Papers with Code Dataset Licensing Guide

On Licences

What is it?

Datasets indexed on Papers with Code helps to improve accessibility, reproducibility, and responsible use of a particular dataset artefact. To ensure proper referencing and usage of a dataset, information regarding its licensing is important.

A dataset license should clearly describe how to properly and responsibly use a dataset. It’s intended to help guide the user of the dataset in making informed decisions about how the dataset can and cannot be used.

Why is it important?

Having a proper license attached to a dataset encourages the user of the dataset to make informed decisions on how to use the dataset. In addition, it protects the creator of the dataset from liabilities associated with the use of the dataset. Without a license, there is also risk of malicious and incorrect (intended or unintended) usage of a dataset that could lead to undesired consequences.

Common Dataset Licences

Types of Licenses

Similar to licenses used for software products, licences applied to datasets also vary in restrictions and permissions. Below are some of the main types of dataset licenses used in the field of machine learning. The summaries for the CC licenses provided below are not a substitute for the license. Please refer to the official licensing guide for complete guidance. 

Public domain (CC0)is a public dedication tool, which allows creators to give up their copyright and put their works into the worldwide public domain. CC0 allows reusers to distribute, remix, adapt, and build upon the material in any medium or format, with no conditions.

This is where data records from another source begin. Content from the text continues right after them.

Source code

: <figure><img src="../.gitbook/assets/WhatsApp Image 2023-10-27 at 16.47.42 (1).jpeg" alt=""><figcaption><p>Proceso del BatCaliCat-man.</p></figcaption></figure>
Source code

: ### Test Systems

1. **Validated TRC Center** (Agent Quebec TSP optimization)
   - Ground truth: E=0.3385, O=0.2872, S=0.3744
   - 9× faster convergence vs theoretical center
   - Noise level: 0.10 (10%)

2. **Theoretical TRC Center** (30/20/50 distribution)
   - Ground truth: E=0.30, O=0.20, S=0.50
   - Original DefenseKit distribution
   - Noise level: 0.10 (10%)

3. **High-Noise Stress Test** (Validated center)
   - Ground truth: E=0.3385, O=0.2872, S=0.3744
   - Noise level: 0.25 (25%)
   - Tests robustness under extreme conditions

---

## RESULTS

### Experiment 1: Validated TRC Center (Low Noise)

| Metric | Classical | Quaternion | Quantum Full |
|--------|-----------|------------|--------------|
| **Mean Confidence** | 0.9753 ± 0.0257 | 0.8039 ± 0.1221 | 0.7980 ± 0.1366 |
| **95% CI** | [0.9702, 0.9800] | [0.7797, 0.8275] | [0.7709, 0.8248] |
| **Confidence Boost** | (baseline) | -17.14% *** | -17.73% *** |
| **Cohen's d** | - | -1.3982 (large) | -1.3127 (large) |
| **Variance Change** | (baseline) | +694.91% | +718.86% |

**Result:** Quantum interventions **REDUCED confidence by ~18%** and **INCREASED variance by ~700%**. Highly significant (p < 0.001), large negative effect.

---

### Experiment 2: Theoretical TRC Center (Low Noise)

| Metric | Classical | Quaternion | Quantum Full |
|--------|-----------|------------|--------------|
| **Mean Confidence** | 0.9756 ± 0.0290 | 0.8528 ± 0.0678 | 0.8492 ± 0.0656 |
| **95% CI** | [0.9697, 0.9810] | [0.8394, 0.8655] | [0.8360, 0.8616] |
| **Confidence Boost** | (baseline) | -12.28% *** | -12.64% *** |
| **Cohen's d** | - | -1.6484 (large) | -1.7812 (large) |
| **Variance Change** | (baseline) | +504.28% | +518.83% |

CC BYThis license allows reusers to distribute, remix, adapt, and build upon the material in any medium or format, so long as attribution is given to the creator. The license allows for commercial use.

CC BY-SA - This license allows reusers to distribute, remix, adapt, and build upon the material in any medium or format, so long as attribution is given to the creator. The license allows for commercial use. If you remix, adapt, or build upon the material, you must license the modified material under identical terms.

CC BY-NCThis license allows reusers to distribute, remix, adapt, and build upon the material in any medium or format for noncommercial purposes only, and only so long as attribution is given to the creator.

CC BY-NC-SAThis license allows reusers to distribute, remix, adapt, and build upon the material in any medium or format for noncommercial purposes only, and only so long as attribution is given to the creator. If you remix, adapt, or build upon the material, you must license the modified material under identical terms.

CC BY-ND -  This license allows reusers to copy and distribute the material in any medium or format in unadapted form only, and only so long as attribution is given to the creator. The license allows for commercial use. 

CC BY-NC-NDThis license allows reusers to copy and distribute the material in any medium or format in unadapted form only, for noncommercial purposes only, and only so long as attribution is given to the creator.

MIT - This license is primarily used for licensing software products. See official license details here.

GPL - This license is a free, copyleft license for software and other kinds of works. See official license details here.

Apache License, Version 2.0 - This license is primarily used for licensing software products. See official license details here.

BSD-3-Clause - This license is primarily used for licensing software products. See official license details here.

Custom - a non-standard license. Check the link to the license to learn more about the exact terms of usage. In some cases we include a brief summary in parenthesis, e.g. Custom (non-commercial) is a custom license stipulating non-commercial usage. 

Unknown - refers to a dataset for which a license is unknown or hasn’t been annotated yet. Check the associated paper and dataset website for more information.

How to license your work?

  • For CC-licensing it is straightforward as you only need to choose the appropriate license that fits your needs. This must be communicated clearly, including a direct link to the license you have chosen. An example could be: This work is licensed under a CC BY 4.0 license.  See official instructions here.
  • For all other types of license used primarily for software products like MIT, GPL, and Apache License 2.0, the instructions vary. Find more information about such licenses in the Open Source Initiative documentations.

Import note

This is not an exhaustive list of licenses available for datasets. These refer to some of the most commonly used licenses. The Creative Common licenses described above refer to the 4.0 version. The descriptions provided for each license above are not a substitute for the license. For the official descriptions of each license you can refer to the provided links.

Common Pitfalls

Regarding dataset licensing, here are some common pitfalls that may occur:

  • Annotation-only licenses. In some cases, especially in Computer Vision it’s common for only the annotations to be released under a free license, but images to remain proprietary (e.g. owned by Flickr) . Check the license terms to understand what is covered and what not. 
  • Code-only licenses. In some cases, only the code to e.g. scrape the data is available. While the code might be open source and freely license, the resulting data may still not be made open and available for everything.
  • Data ownership. Check the description of the dataset, as well as how it was collected, to determine whether you have permission to use the dataset for your purposes. 

Disclaimer

Papers with Code doesn’t make any warranties regarding any of the licensing information provided by the datasets we index. Furthermore, Papers with code disclaims liability for damages resulting from use of the licensing information provided by the creators of the datasets.